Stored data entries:

+ + +

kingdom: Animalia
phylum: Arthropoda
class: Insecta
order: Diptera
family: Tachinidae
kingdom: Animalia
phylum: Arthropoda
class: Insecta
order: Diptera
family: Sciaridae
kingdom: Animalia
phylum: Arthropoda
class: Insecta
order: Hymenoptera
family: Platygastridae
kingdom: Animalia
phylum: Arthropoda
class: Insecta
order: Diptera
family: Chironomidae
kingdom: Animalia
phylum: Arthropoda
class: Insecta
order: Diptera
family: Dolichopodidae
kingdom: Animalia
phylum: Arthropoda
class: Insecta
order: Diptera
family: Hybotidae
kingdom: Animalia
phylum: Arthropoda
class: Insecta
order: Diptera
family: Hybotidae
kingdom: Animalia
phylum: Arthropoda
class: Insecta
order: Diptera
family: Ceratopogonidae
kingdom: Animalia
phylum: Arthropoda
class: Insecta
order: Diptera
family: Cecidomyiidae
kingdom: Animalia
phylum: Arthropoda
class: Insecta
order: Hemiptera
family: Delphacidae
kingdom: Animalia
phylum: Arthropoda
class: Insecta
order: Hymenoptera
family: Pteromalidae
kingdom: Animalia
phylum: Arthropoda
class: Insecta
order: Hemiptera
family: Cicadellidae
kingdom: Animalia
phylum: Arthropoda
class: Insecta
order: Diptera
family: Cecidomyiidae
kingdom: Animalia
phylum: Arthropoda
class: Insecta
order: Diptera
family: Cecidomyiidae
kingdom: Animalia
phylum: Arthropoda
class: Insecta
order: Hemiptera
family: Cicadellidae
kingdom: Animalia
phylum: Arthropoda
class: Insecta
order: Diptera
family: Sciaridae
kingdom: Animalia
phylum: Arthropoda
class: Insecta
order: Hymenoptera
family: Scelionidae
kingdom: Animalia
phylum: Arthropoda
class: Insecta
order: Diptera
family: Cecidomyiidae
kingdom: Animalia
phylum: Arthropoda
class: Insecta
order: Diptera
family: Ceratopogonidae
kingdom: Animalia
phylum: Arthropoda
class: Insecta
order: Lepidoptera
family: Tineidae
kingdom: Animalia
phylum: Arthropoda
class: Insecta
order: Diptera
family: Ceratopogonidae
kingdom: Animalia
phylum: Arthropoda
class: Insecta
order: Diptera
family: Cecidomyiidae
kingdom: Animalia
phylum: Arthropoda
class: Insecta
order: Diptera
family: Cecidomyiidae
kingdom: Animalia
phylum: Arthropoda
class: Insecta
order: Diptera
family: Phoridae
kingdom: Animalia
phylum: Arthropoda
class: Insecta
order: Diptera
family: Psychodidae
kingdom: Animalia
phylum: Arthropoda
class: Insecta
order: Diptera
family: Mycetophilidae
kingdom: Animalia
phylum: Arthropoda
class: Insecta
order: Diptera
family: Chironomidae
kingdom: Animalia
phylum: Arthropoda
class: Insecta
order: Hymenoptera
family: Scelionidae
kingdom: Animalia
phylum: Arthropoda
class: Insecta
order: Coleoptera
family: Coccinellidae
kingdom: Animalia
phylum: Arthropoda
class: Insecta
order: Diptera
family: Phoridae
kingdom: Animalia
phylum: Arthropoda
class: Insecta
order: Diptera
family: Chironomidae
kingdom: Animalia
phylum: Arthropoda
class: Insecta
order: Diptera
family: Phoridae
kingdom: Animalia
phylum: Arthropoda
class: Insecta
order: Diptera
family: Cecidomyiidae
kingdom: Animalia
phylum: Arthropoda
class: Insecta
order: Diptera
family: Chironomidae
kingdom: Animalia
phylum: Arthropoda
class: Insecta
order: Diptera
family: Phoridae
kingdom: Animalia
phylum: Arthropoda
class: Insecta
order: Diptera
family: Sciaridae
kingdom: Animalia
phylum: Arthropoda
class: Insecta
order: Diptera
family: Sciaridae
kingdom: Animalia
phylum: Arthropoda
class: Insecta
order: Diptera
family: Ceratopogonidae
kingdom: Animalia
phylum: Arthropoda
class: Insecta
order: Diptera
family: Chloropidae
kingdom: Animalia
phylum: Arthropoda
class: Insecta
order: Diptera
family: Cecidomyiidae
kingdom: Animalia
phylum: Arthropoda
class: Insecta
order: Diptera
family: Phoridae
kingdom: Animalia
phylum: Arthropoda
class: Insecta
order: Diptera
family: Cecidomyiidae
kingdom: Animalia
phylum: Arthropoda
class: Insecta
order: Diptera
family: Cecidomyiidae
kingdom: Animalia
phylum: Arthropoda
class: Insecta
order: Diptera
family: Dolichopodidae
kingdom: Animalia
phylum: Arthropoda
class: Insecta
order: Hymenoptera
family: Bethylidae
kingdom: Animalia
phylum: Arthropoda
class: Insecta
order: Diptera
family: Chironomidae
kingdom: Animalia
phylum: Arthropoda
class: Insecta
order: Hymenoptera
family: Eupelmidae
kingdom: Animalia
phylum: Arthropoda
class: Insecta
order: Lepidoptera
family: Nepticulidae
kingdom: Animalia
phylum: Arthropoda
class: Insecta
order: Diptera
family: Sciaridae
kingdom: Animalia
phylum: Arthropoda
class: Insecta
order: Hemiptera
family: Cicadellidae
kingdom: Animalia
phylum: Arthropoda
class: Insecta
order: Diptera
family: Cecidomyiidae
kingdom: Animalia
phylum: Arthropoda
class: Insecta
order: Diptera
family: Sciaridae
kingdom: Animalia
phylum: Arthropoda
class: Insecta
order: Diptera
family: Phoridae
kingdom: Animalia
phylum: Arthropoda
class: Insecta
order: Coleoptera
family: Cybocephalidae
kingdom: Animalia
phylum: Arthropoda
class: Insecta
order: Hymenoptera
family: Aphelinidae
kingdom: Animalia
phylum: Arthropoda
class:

+ + +

## Your task
Rewrite all of the records above, changing every "phylum" to "division" and keeping everything else as it is.

## Correct output
kingdom: Animalia
division: Arthropoda
class: Insecta
order: Diptera
family: Tachinidae
kingdom: Animalia
division: Arthropoda
class: Insecta
order: Diptera
family: Sciaridae
kingdom: Animalia
division: Arthropoda
class: Insecta
order: Hymenoptera
family: Platygastridae
kingdom: Animalia
division: Arthropoda
class: Insecta
order: Diptera
family: Chironomidae
kingdom: Animalia
division: Arthropoda
class: Insecta
order: Diptera
family: Dolichopodidae
kingdom: Animalia
division: Arthropoda
class: Insecta
order: Diptera
family: Hybotidae
kingdom: Animalia
division: Arthropoda
class: Insecta
order: Diptera
family: Hybotidae
kingdom: Animalia
division: Arthropoda
class: Insecta
order: Diptera
family: Ceratopogonidae
kingdom: Animalia
division: Arthropoda
class: Insecta
order: Diptera
family: Cecidomyiidae
kingdom: Animalia
division: Arthropoda
class: Insecta
order: Hemiptera
family: Delphacidae
kingdom: Animalia
division: Arthropoda
class: Insecta
order: Hymenoptera
family: Pteromalidae
kingdom: Animalia
division: Arthropoda
class: Insecta
order: Hemiptera
family: Cicadellidae
kingdom: Animalia
division: Arthropoda
class: Insecta
order: Diptera
family: Cecidomyiidae
kingdom: Animalia
division: Arthropoda
class: Insecta
order: Diptera
family: Cecidomyiidae
kingdom: Animalia
division: Arthropoda
class: Insecta
order: Hemiptera
family: Cicadellidae
kingdom: Animalia
division: Arthropoda
class: Insecta
order: Diptera
family: Sciaridae
kingdom: Animalia
division: Arthropoda
class: Insecta
order: Hymenoptera
family: Scelionidae
kingdom: Animalia
division: Arthropoda
class: Insecta
order: Diptera
family: Cecidomyiidae
kingdom: Animalia
division: Arthropoda
class: Insecta
order: Diptera
family: Ceratopogonidae
kingdom: Animalia
division: Arthropoda
class: Insecta
order: Lepidoptera
family: Tineidae
kingdom: Animalia
division: Arthropoda
class: Insecta
order: Diptera
family: Ceratopogonidae
kingdom: Animalia
division: Arthropoda
class: Insecta
order: Diptera
family: Cecidomyiidae
kingdom: Animalia
division: Arthropoda
class: Insecta
order: Diptera
family: Cecidomyiidae
kingdom: Animalia
division: Arthropoda
class: Insecta
order: Diptera
family: Phoridae
kingdom: Animalia
division: Arthropoda
class: Insecta
order: Diptera
family: Psychodidae
kingdom: Animalia
division: Arthropoda
class: Insecta
order: Diptera
family: Mycetophilidae
kingdom: Animalia
division: Arthropoda
class: Insecta
order: Diptera
family: Chironomidae
kingdom: Animalia
division: Arthropoda
class: Insecta
order: Hymenoptera
family: Scelionidae
kingdom: Animalia
division: Arthropoda
class: Insecta
order: Coleoptera
family: Coccinellidae
kingdom: Animalia
division: Arthropoda
class: Insecta
order: Diptera
family: Phoridae
kingdom: Animalia
division: Arthropoda
class: Insecta
order: Diptera
family: Chironomidae
kingdom: Animalia
division: Arthropoda
class: Insecta
order: Diptera
family: Phoridae
kingdom: Animalia
division: Arthropoda
class: Insecta
order: Diptera
family: Cecidomyiidae
kingdom: Animalia
division: Arthropoda
class: Insecta
order: Diptera
family: Chironomidae
kingdom: Animalia
division: Arthropoda
class: Insecta
order: Diptera
family: Phoridae
kingdom: Animalia
division: Arthropoda
class: Insecta
order: Diptera
family: Sciaridae
kingdom: Animalia
division: Arthropoda
class: Insecta
order: Diptera
family: Sciaridae
kingdom: Animalia
division: Arthropoda
class: Insecta
order: Diptera
family: Ceratopogonidae
kingdom: Animalia
division: Arthropoda
class: Insecta
order: Diptera
family: Chloropidae
kingdom: Animalia
division: Arthropoda
class: Insecta
order: Diptera
family: Cecidomyiidae
kingdom: Animalia
division: Arthropoda
class: Insecta
order: Diptera
family: Phoridae
kingdom: Animalia
division: Arthropoda
class: Insecta
order: Diptera
family: Cecidomyiidae
kingdom: Animalia
division: Arthropoda
class: Insecta
order: Diptera
family: Cecidomyiidae
kingdom: Animalia
division: Arthropoda
class: Insecta
order: Diptera
family: Dolichopodidae
kingdom: Animalia
division: Arthropoda
class: Insecta
order: Hymenoptera
family: Bethylidae
kingdom: Animalia
division: Arthropoda
class: Insecta
order: Diptera
family: Chironomidae
kingdom: Animalia
division: Arthropoda
class: Insecta
order: Hymenoptera
family: Eupelmidae
kingdom: Animalia
division: Arthropoda
class: Insecta
order: Lepidoptera
family: Nepticulidae
kingdom: Animalia
division: Arthropoda
class: Insecta
order: Diptera
family: Sciaridae
kingdom: Animalia
division: Arthropoda
class: Insecta
order: Hemiptera
family: Cicadellidae
kingdom: Animalia
division: Arthropoda
class: Insecta
order: Diptera
family: Cecidomyiidae
kingdom: Animalia
division: Arthropoda
class: Insecta
order: Diptera
family: Sciaridae
kingdom: Animalia
division: Arthropoda
class: Insecta
order: Diptera
family: Phoridae
kingdom: Animalia
division: Arthropoda
class: Insecta
order: Coleoptera
family: Cybocephalidae
kingdom: Animalia
division: Arthropoda
class: Insecta
order: Hymenoptera
family: Aphelinidae
kingdom: Animalia
division: Arthropoda
class:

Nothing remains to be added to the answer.